══ TEXT BLOCK
As soon as he rejoined the rest of the family at 147 Aorangi Road after leaving Kylee’s house that morning, he’d checked the shotgun and put it and the ammunition back in the safes where they were supposed to be. A month later, when police asked him where the shotgun had been on the morning of the murder, he said it had been in the safes.
It wasn’t until 15 April the following year, a week after Macdonald’s arrest, that he admitted to police he’d lied, embarrassed by his failure to keep his firearms safely stored. ‘I knew that I’d done the wrong thing and didn’t want to admit it, I suppose.’ It was a humbling admission from someone who had been central to the police investigation and at the heart of keeping everyone together after the loss of first Scott and then Macdonald from their family. ‘I didn’t tell the truth and I guess you could say, well, that’s a lie . . . and I regret it.’ Bryan noted that when he checked on the shotgun after Scott’s murder, he was relieved to find it was exactly where he had left it, and nothing suggested it had been used in the meantime.
During the trial, Bryan was frequently brought back to what occurred that morning, several times recounting that first phone call from Macdonald. The call lasted 22 seconds. One of the only things he remembered about it, apart from the fact that something had happened to Scott and he’d better get out to the farm quickly, was Macdonald saying something about ‘his face’.
════
> [DIRECTIVE 1] List every personal name that appears in the passage about the shotgun, in order of first appearance.
> [DIRECTIVE 2] From the passage about the shotgun, extract the span that begins at the words "During the trial, Bryan" and ends after the words "about ‘his face’.".
══ INFORMATION SUPPLIED
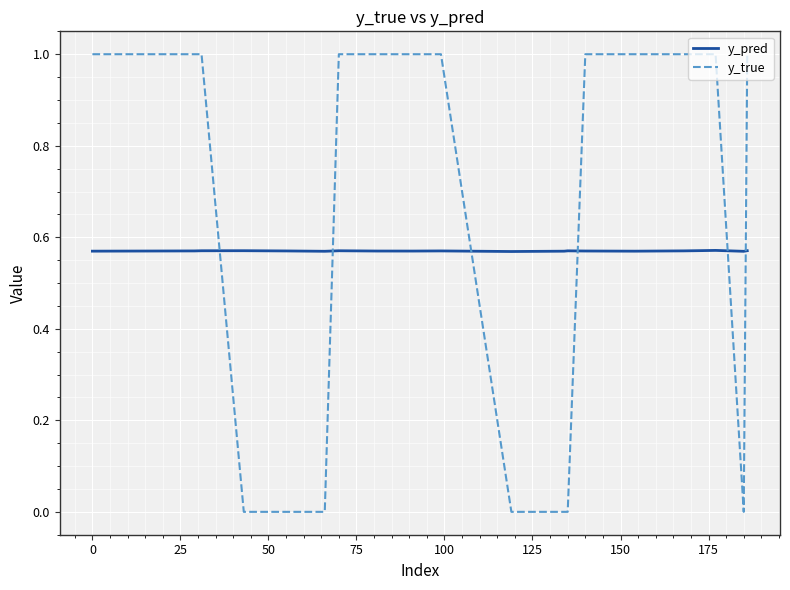

Does the chart have visible grid lines?

Yes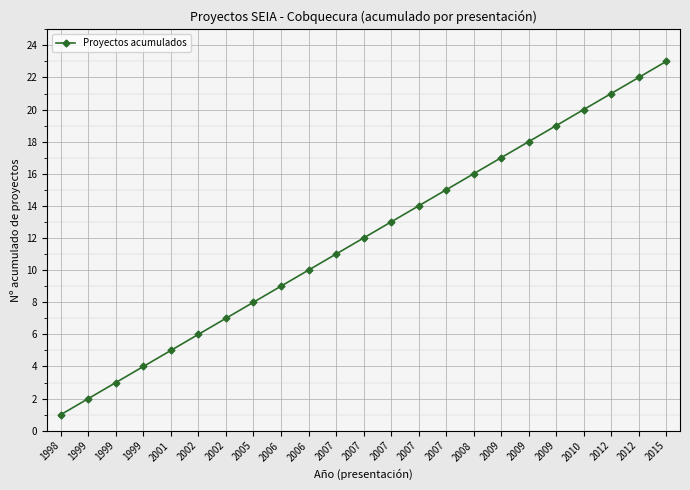

Reading left to right, list all the values displayed in this chart.

1998=1	1999=2	1999=3	1999=4	2001=5	2002=6	2002=7	2005=8	2006=9	2006=10	2007=11	2007=12	2007=13	2007=14	2007=15	2008=16	2009=17	2009=18	2009=19	2010=20	2012=21	2012=22	2015=23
════
> [EXERCISE SOLUTION 1]
Kylee
Macdonald
Scott
Bryan

> [EXERCISE SOLUTION 2]
During the trial, Bryan was frequently brought back to what occurred that morning, several times recounting that first phone call from Macdonald. The call lasted 22 seconds. One of the only things he remembered about it, apart from the fact that something had happened to Scott and he’d better get out to the farm quickly, was Macdonald saying something about ‘his face’.